The most glaring finding regards the US system, which was far more unpopular than any of the others. There are many likely reasons for this. One centers on the economic insecurity people face not only by the lack of comprehensive benefits, but also by the prospect of being without coverage if they lose their jobs.
A second reason for the US system’s unpopularity is likely to be its expense, which requires not only considerable patient cost sharing but also high premiums from employers and employees, and considerable taxes to support Medicare and Medicaid.
A third and more general reason is that the American people do not share a common view on issues such as health care being a right.

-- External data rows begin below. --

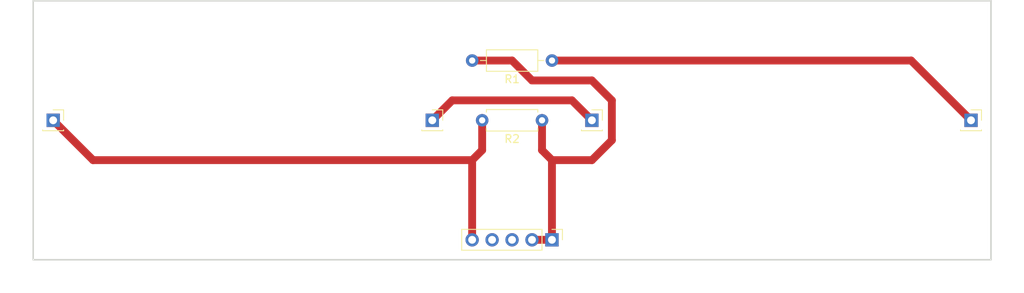
<source format=kicad_pcb>
(kicad_pcb (version 20211014) (generator pcbnew)

  (general
    (thickness 1.6)
  )

  (paper "A4")
  (layers
    (0 "F.Cu" signal)
    (31 "B.Cu" signal)
    (32 "B.Adhes" user "B.Adhesive")
    (33 "F.Adhes" user "F.Adhesive")
    (34 "B.Paste" user)
    (35 "F.Paste" user)
    (36 "B.SilkS" user "B.Silkscreen")
    (37 "F.SilkS" user "F.Silkscreen")
    (38 "B.Mask" user)
    (39 "F.Mask" user)
    (40 "Dwgs.User" user "User.Drawings")
    (41 "Cmts.User" user "User.Comments")
    (42 "Eco1.User" user "User.Eco1")
    (43 "Eco2.User" user "User.Eco2")
    (44 "Edge.Cuts" user)
    (45 "Margin" user)
    (46 "B.CrtYd" user "B.Courtyard")
    (47 "F.CrtYd" user "F.Courtyard")
    (48 "B.Fab" user)
    (49 "F.Fab" user)
    (50 "User.1" user)
    (51 "User.2" user)
    (52 "User.3" user)
    (53 "User.4" user)
    (54 "User.5" user)
    (55 "User.6" user)
    (56 "User.7" user)
    (57 "User.8" user)
    (58 "User.9" user)
  )

  (setup
    (stackup
      (layer "F.SilkS" (type "Top Silk Screen"))
      (layer "F.Paste" (type "Top Solder Paste"))
      (layer "F.Mask" (type "Top Solder Mask") (thickness 0.01))
      (layer "F.Cu" (type "copper") (thickness 0.035))
      (layer "dielectric 1" (type "core") (thickness 1.51) (material "FR4") (epsilon_r 4.5) (loss_tangent 0.02))
      (layer "B.Cu" (type "copper") (thickness 0.035))
      (layer "B.Mask" (type "Bottom Solder Mask") (thickness 0.01))
      (layer "B.Paste" (type "Bottom Solder Paste"))
      (layer "B.SilkS" (type "Bottom Silk Screen"))
      (copper_finish "None")
      (dielectric_constraints no)
    )
    (pad_to_mask_clearance 0)
    (pcbplotparams
      (layerselection 0x0001030_ffffffff)
      (disableapertmacros false)
      (usegerberextensions false)
      (usegerberattributes true)
      (usegerberadvancedattributes true)
      (creategerberjobfile true)
      (svguseinch false)
      (svgprecision 6)
      (excludeedgelayer true)
      (plotframeref false)
      (viasonmask false)
      (mode 1)
      (useauxorigin false)
      (hpglpennumber 1)
      (hpglpenspeed 20)
      (hpglpendiameter 15.000000)
      (dxfpolygonmode true)
      (dxfimperialunits true)
      (dxfusepcbnewfont true)
      (psnegative false)
      (psa4output false)
      (plotreference true)
      (plotvalue true)
      (plotinvisibletext false)
      (sketchpadsonfab false)
      (subtractmaskfromsilk false)
      (outputformat 1)
      (mirror false)
      (drillshape 0)
      (scaleselection 1)
      (outputdirectory "")
    )
  )

  (net 0 "")
  (net 1 "/Solar1Pos")
  (net 2 "Net-(R1-Pad2)")
  (net 3 "/Solar2Neg")
  (net 4 "unconnected-(SolarPanelConnector1-Pad3)")
  (net 5 "unconnected-(SolarPanelConnector1-Pad4)")
  (net 6 "Net-(SC1-Pad2)")

  (footprint "Connector_PinSocket_2.54mm:PinSocket_1x01_P2.54mm_Vertical" (layer "F.Cu") (at 203.2 104.14))

  (footprint "Connector_PinHeader_2.54mm:PinHeader_1x05_P2.54mm_Vertical" (layer "F.Cu") (at 149.855 119.38 -90))

  (footprint "Connector_PinSocket_2.54mm:PinSocket_1x01_P2.54mm_Vertical" (layer "F.Cu") (at 134.62 104.14))

  (footprint "Resistor_THT:R_Axial_DIN0207_L6.3mm_D2.5mm_P10.16mm_Horizontal" (layer "F.Cu") (at 149.86 96.52 180))

  (footprint "Connector_PinSocket_2.54mm:PinSocket_1x01_P2.54mm_Vertical" (layer "F.Cu") (at 86.36 104.14))

  (footprint "Connector_PinSocket_2.54mm:PinSocket_1x01_P2.54mm_Vertical" (layer "F.Cu") (at 154.94 104.14))

  (footprint "Resistor_THT:R_Axial_DIN0207_L6.3mm_D2.5mm_P7.62mm_Horizontal" (layer "F.Cu") (at 148.59 104.14 180))

  (gr_line (start 83.82 121.92) (end 83.82 88.9) (layer "Edge.Cuts") (width 0.2) (tstamp 334ebcec-1b21-454a-b3e3-b5a84a2f05fd))
  (gr_line (start 205.74 121.92) (end 205.74 88.9) (layer "Edge.Cuts") (width 0.2) (tstamp 62923d53-6a7d-4b60-8acb-c2e0722c4d54))
  (gr_line (start 205.74 88.9) (end 83.82 88.9) (layer "Edge.Cuts") (width 0.2) (tstamp 68ace87e-885b-4ff7-841e-ea30829cb284))
  (gr_line (start 83.82 121.92) (end 205.74 121.92) (layer "Edge.Cuts") (width 0.2) (tstamp dc247a82-35f8-4e8b-8f01-86cf4873d323))
  (gr_text "Solar \nPanels\n" (at 144.78 91.948) (layer "User.5") (tstamp c36e3d6d-6495-44c3-9b6c-9e6f1f5bf9ae)
    (effects (font (size 1.5 1.5) (thickness 0.15)))
  )

  (segment (start 149.86 96.52) (end 195.58 96.52) (width 1) (layer "F.Cu") (net 1) (tstamp 47902f2e-963b-4f32-af2e-550e4964aacb))
  (segment (start 195.58 96.52) (end 203.2 104.14) (width 1) (layer "F.Cu") (net 1) (tstamp 7b99264b-1bee-493d-97ca-a5554d0ab2ea))
  (segment (start 148.59 107.955) (end 149.855 109.22) (width 0.25) (layer "F.Cu") (net 2) (tstamp 10685f88-f184-4491-a4de-7836de333cdf))
  (segment (start 144.78 96.52) (end 147.32 99.06) (width 1) (layer "F.Cu") (net 2) (tstamp 163212fa-a17c-46a9-b2ee-2d06428ebe54))
  (segment (start 149.855 109.22) (end 149.855 119.38) (width 1) (layer "F.Cu") (net 2) (tstamp 1d439497-a914-4f16-88ec-3aa56466d26c))
  (segment (start 148.59 104.14) (end 148.59 107.955) (width 0.25) (layer "F.Cu") (net 2) (tstamp 37b8c3f6-75b0-4b26-99f3-a9dae29c89f8))
  (segment (start 157.48 101.6) (end 157.48 106.68) (width 1) (layer "F.Cu") (net 2) (tstamp 42700f01-626b-41f8-bbfe-59e7ab08ac44))
  (segment (start 139.7 96.52) (end 144.78 96.52) (width 1) (layer "F.Cu") (net 2) (tstamp 5537901c-9869-4661-8a30-15f0a85d6a34))
  (segment (start 154.94 99.06) (end 157.48 101.6) (width 1) (layer "F.Cu") (net 2) (tstamp 6662361b-3ef4-497f-bc57-44ed51d6abcf))
  (segment (start 154.94 109.22) (end 149.86 109.22) (width 1) (layer "F.Cu") (net 2) (tstamp 87c9ffa0-38ca-4ee8-82c8-2954c8b03b45))
  (segment (start 148.59 107.95) (end 148.59 104.14) (width 1) (layer "F.Cu") (net 2) (tstamp 9ca486bd-308b-44d9-96a3-25aa475b084c))
  (segment (start 149.855 119.38) (end 147.315 119.38) (width 1) (layer "F.Cu") (net 2) (tstamp aa8c231c-3c11-49b2-a161-77584a79de10))
  (segment (start 149.86 109.22) (end 148.59 107.95) (width 1) (layer "F.Cu") (net 2) (tstamp ac842365-2fa1-45c0-9b7e-8322c538e51b))
  (segment (start 147.32 99.06) (end 154.94 99.06) (width 1) (layer "F.Cu") (net 2) (tstamp bc65a8f7-302f-47e1-b5ac-1661c659cf5c))
  (segment (start 157.48 106.68) (end 154.94 109.22) (width 1) (layer "F.Cu") (net 2) (tstamp cb6da116-19ca-42de-99c6-710d71e16423))
  (segment (start 140.97 107.945) (end 139.695 109.22) (width 1) (layer "F.Cu") (net 3) (tstamp 660cf3b3-09e1-4c25-be50-9c5858397879))
  (segment (start 139.695 109.22) (end 139.695 119.38) (width 1) (layer "F.Cu") (net 3) (tstamp 787977cb-f410-437e-b442-7436a7c6af4d))
  (segment (start 139.695 109.22) (end 91.44 109.22) (width 1) (layer "F.Cu") (net 3) (tstamp afd76705-9ffd-444c-b04d-5d817b2cd71b))
  (segment (start 91.44 109.22) (end 86.36 104.14) (width 1) (layer "F.Cu") (net 3) (tstamp b25faec9-827d-4ef7-8159-c01f2dfa4fa4))
  (segment (start 140.97 104.14) (end 140.97 107.945) (width 1) (layer "F.Cu") (net 3) (tstamp efa65b35-dcf1-4c00-a288-b6c4819d7398))
  (segment (start 134.62 104.14) (end 137.16 101.6) (width 1) (layer "F.Cu") (net 6) (tstamp 47715c1c-67b5-4968-9d96-01e8bb5cddec))
  (segment (start 137.16 101.6) (end 152.4 101.6) (width 1) (layer "F.Cu") (net 6) (tstamp 7118542f-ea9f-4d17-a48a-4e9b1b73b3f4))
  (segment (start 152.4 101.6) (end 154.94 104.14) (width 1) (layer "F.Cu") (net 6) (tstamp 831be3f0-146a-4612-8642-b407b6ace4a3))

)

</source>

There is little agreement about what aspects of health insurance systems are the highest priority for reform. Different researchers reach entirely different conclusions about what are the overall best health care systems. Nine of the ten countries have, at least broadly speaking, reached similar conclusions about the necessary and desirable underpinnings of their health insurance systems. These include (1) building systems based on the ethic of affordable, equitable access to care, (2) having a single, publicly mandated insurance system to promote fairness and efficiency, (3) using government for health care planning activities involving the supply of resources and constraining prices, and (4) employing economic tools to determine covered benefits and prices, especially for pharmaceutical products. There is a great deal of variety in how each country implements each of these; nevertheless, it would be hard to deny that there is strong international agreement in such critical areas. The United States is a notable exception.
Dorothy Rice, Pioneering Economist Who Made Case for Medicare, Dies at 94
The New York Times
March 4, 2017
Dorothy Rice, a pioneering government economist and statistician whose research about the need of the aged for health insurance helped make the case for the passage of Medicare in 1965, died on Feb. 25 in Oakland, Calif. She was 94.
Health Law Kickoff May Be More Challenging Than Medicare’s Start
September 30, 2013
Dorothy Rice says California’s implementation of the law (Affordable Care Act) may go more smoothly, because of the state’s rigorous efforts. But she hopes eventually the national health care system will look more like Medicare.
Comment by: Don McCanne
Years ago, our California chapter of Physicians for a National Health Program had the honor of a visit from a most distinguished guest: Dorothy Rice, who had laid the foundations leading to the Medicare program. She really admired what we were doing. We hit it off so well that she had us over to her home for a garden party where we celebrated the prospect of providing Medicare to everyone. As documented above, she hoped that we would have a national health care system that looked like Medicare.
Dorothy’s son, Tom, a respected UCLA health policy professor, recently published a book seeking policy insights from the United States and several other countries. Although many of the lessons drawn would logically lead to advocacy for a single payer Medicare for All system, Tom maintains that all successful systems have lessons for us. He does not recommend single payer; he sees building on the ACA.
We do have one lesson for Tom: Listen to your Mom. She understood the need for Medicare, and, more recently, the need for Medicare for All. We are pleased that you have provided us with the policy science that supports Medicare for All. We invite you to avidly echo your mother’s advocacy for health justice for all via single payer.